Ethan’s Status Report for 3/1

The majority of effort this week was spent on finding bugs in our YOLO codebase that caused the results from last week to look really poor. I discovered it was the loss function. Previously I was using a more naive approach that combined a weighted mean-square loss for the bounding boxes with a weighted cross-entropy loss for classification. After reading a couple of Medium articles about YOLO, I realized that I was implementing an entirely different loss function. Once I fixed that I also a little bit more training infrastructure that would hopefully making training analysis easier: curve plotting for each loss. By monitoring loss, I can identify parts of the model that would need tuning in future runs.

Next week, I plan on getting detection working on toy images.

Currently I am on schedule.

Ethan’s Status Report for 2/22

This week, I was able to finish the training infrastructure to train the YOLOv8 OBB model. Now that I am able to train the model, I need to employ some sort of verification strategy determine that the model was implemented correctly before I do full batch training. I decided on training the model one single basic image (I am defining basic as an image where the object is close up and on top of a distinct background). After training on this image for a significant number of epochs, I found that the detected bounding box was completely off. Currently, I believe that something went wrong with the model’s OBB detection head and spent a majority time this week trying to verify this assumption.

Next week, I plan on getting detection working on this toy image and hopefully training using the entire dataset and analyzing the results from there.

Currently, I am on schedule.

Ethan’s Status Report for 2/15

This week, I was able to finish the initial implementation of the YOLOv8 OBB model. Unfortunately, I found that the dataset I found on Roboflow last week is no in the format that YOLO models expect. Inside of having a (x, y, w, h, theta, class label) ground truth for each object in an image, the dataset actually has the following ground truth (bbox coordinate 1, bbox coordinate 2, bbox coordinate 3, bbox coordinate 4, class label). In order to finish this, I need to re-annotate the dataset. I plan on finishing a script by the end of tonight to fix this problem.

Currently, I am a little behind schedule. To remedy this, I plan on continuing to work on implementing the training infrastructure tomorrow and Monday. My goal is to start training the model by Tuesday. This way I will have sufficient time to (i) debug my model implementation and (ii) write data augmentations to artificially increase the amount of data.

Next week, I plan to have the model trained for a reasonable number of epochs to determine what optimizations I need to do on it for the best performance on the training dataset.

Team Status Report for 2/8

What are the most significant risks that could jeopardize the success of the project? How are these risks being managed? What contingency plans are ready?

The most significant risk we could face right is that our expectations of our software and hardware do not match reality. In order to mitigate this we have employed a lot of unit testing to verify our assumptions. For example for the machine learning pipeline, we are trying to pay close attention to the dataset we are training on (we are watching out for class imbalance, lighting, resolution, and etc) to ensure that what we train on will be indicative of reality. The current contingency plan for this is to keep looking for data and potential aggregate multiple datasets together. Another risk is the fact that the end effector we choose may not be compatible with a considerable amount of the objects we intend on working with. In that case, we intend on possibly purchasing another end effector such as a gripper with the remaining funds, in addition to the suction type end effector.

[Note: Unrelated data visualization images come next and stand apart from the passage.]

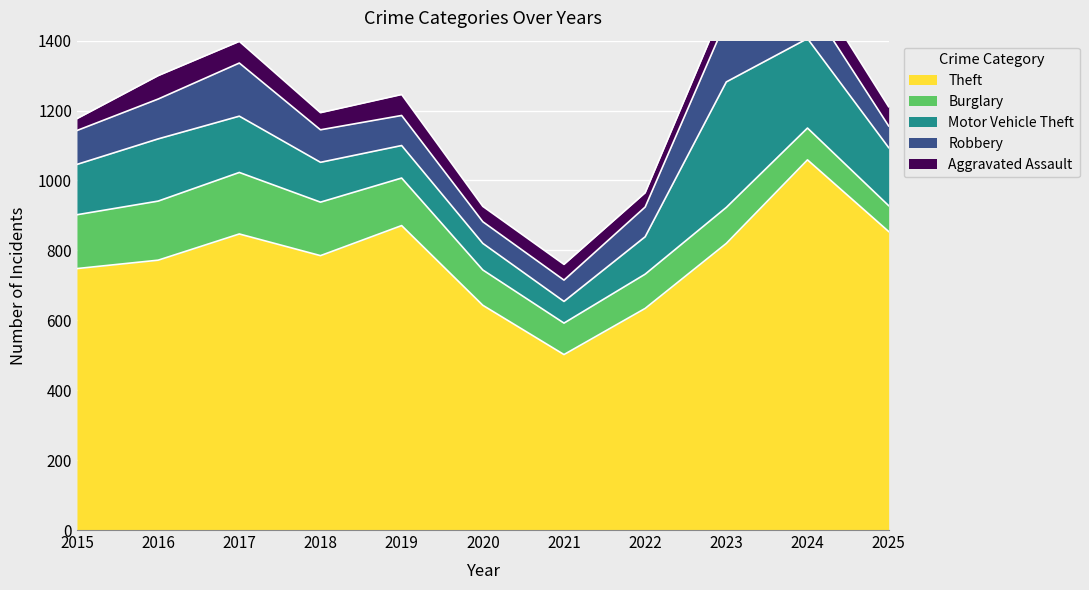

True or false: Aggravated Assault and Theft cross at least once.

False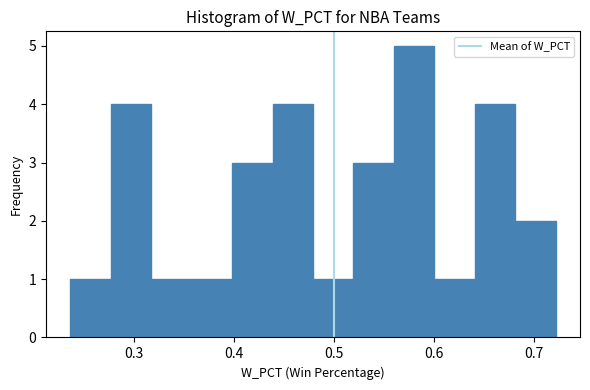

Over which range of the x-axis is the bar tallest?

0.56 to 0.60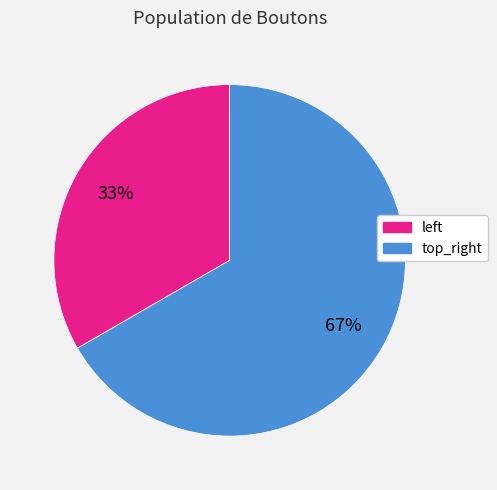

True or false: top_right accounts for 77% of the total.

False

Were any changes made to the existing design of the system (requirements, block diagram, system spec, etc)? Why was this change necessary, what costs does the change incur, and how will these costs be mitigated going forward?

No major changes have been made yet, however, we still need to decide on the final specs for the camera (720p vs 1080p).

Provide an updated schedule if changes have occurred. 

No schedule changes have been made.

Ethan’s Status Report for 2/8

The majority of time this week was spent on two efforts: verifying that the ±5 pixel expectation of the machine learning model was both not too strict and not to lenient and determining if the Jetson Orin Nano has enough compute for our needs. While evaluating the ±5 pixel expectation, I searched for trash datasets on both Roboflow and Kaggle and eventually settled one on Roboflow that I really liked. After visualizing images from the dataset with their oriented bounding boxes, their centroid, and 5 pixel circle around their centroid, I see that 5 pixels is a robust expectation to have.  Regarding the compute of the Jetson Orin Nano, the specifications say that it has 1.28 GFLOPs and  medium-sized YOLOv8-OBB model needs 208.6 FLOPs.  Even with a FLOP efficiency of 20%, the Jetson Orin Nano should have more than compute to run the model and potential any other assistive processes that strength the centroid calculation process.

Next week, for the first part of the week, I have to investigate a little more time figuring out if fine-tuning existing YOLOv8-OBB models would be better in our use case as opposed to training one from scratch. Moreover, I want to finish preparing the dataset for our use case (e.g. making the background white for the images, making transformations that affect the lighting of the images, and etc.)

Currently, everything is on schedule.